Regarding “Opening tables” state.

Yes, after .frm files removal we no longer need to open them when table definition is loaded into table definition cache and TABLE_SHARE object is constructed. However we still need to construct TABLE_SHARE object from the information in the data-dictionary. Plus we still need to construct TABLE object and create “handler” object and “open” table in SE (even though this might not lead to opening of files in reality) for each table instance used by some statement (if it is not in open tables cache already).

As you have mentioned both table definition cache and open tables caches are limited to 524288 elements in your case. So test which tries to access 1mil of tables randomly will result in lots of cache misses (and effect will be even worse then one might expect due to open tables cache partitioning).
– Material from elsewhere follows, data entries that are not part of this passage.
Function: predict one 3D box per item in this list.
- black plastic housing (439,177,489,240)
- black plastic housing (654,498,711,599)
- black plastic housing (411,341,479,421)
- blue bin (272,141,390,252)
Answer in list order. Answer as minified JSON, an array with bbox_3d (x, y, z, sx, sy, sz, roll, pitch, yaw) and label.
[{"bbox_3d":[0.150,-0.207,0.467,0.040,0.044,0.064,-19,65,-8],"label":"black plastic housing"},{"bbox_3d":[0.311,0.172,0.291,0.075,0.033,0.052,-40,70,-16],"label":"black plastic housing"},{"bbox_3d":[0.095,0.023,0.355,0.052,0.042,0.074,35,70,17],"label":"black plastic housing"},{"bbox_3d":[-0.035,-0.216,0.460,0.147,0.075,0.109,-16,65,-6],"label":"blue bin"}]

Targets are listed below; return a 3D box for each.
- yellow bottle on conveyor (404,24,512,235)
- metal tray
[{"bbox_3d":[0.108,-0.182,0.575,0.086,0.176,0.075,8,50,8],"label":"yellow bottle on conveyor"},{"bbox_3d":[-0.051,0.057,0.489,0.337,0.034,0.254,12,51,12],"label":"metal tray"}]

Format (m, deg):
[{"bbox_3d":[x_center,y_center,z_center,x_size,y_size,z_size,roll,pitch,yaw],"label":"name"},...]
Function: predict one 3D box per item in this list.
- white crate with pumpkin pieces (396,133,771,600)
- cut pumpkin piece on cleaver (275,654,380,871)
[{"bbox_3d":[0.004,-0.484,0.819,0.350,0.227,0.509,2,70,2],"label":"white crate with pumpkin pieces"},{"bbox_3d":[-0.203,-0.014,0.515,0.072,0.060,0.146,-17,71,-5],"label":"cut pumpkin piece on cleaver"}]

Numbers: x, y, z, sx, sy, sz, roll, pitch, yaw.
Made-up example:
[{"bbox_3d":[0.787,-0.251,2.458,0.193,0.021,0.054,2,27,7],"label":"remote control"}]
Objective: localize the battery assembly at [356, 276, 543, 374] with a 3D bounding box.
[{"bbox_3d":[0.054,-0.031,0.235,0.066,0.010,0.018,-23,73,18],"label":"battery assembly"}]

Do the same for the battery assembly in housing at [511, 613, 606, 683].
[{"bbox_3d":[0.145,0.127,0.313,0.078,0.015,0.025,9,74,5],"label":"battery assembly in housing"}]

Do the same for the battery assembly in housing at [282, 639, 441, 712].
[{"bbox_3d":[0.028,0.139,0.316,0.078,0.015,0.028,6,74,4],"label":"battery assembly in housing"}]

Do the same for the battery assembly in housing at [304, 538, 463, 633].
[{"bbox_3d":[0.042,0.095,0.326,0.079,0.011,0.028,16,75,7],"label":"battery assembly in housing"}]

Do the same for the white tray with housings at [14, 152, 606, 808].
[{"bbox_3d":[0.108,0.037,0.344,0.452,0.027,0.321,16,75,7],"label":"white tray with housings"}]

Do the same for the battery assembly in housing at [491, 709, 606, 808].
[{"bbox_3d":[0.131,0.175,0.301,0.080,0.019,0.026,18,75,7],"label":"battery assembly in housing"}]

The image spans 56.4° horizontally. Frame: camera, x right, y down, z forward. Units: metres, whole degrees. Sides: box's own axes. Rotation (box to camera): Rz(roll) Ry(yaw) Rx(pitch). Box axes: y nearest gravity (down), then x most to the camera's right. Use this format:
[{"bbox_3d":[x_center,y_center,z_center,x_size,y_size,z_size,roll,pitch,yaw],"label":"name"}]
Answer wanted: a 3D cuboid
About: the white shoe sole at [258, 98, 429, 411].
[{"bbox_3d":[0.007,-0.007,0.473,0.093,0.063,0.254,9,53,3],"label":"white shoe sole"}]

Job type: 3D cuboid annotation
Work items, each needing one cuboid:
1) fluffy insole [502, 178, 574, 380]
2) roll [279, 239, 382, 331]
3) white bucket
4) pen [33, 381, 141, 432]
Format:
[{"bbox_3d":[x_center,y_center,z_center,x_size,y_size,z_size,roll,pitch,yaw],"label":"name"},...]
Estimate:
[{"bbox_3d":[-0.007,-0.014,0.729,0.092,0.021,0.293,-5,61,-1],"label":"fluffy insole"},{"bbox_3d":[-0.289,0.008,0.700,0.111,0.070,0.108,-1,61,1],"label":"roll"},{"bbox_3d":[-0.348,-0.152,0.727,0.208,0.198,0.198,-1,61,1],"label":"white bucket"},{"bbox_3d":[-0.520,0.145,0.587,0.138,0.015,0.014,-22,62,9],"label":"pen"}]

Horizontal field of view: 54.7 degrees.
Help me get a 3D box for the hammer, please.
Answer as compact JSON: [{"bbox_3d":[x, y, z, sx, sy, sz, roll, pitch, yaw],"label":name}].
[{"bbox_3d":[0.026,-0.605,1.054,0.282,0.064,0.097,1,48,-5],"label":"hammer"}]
But do we really have workloads which access 1mil of tables uniformly randomly in practice?
Without some kind of temporal or connection locality at all?

billkarwin

At my previous company, we had to manage over 160,000 tables per MySQL instance, because we separated customer data into one schema per customer (for security and some manageability). The workload was not strictly uniform, because different customers used the service at different rates. But their usage was unpredictable.

Federico

Thank Alex, very interesting. I was wondering if you are testing performance differences with information_schema.TABLES and similar system tables.

Federico

Jaime Crespo

I would like to see more benchmarks like this on more practical queries about the new data dictionary. Things like https://www.percona.com/blog/2008/02/04/finding-out-largest-tables-on-mysql-server/ or typical metadata-querying information.

y-taka

Hi,

Your post is very interesting, I’m glad to know about new data dictionary.

Well, I would like to know how long MySQL 5.7 take to create one million tables compared below time.

> That script works perfectly in MySQL 8.0.1-dmr and creates one million tables in 25 minutes and 28 seconds (1528 seconds).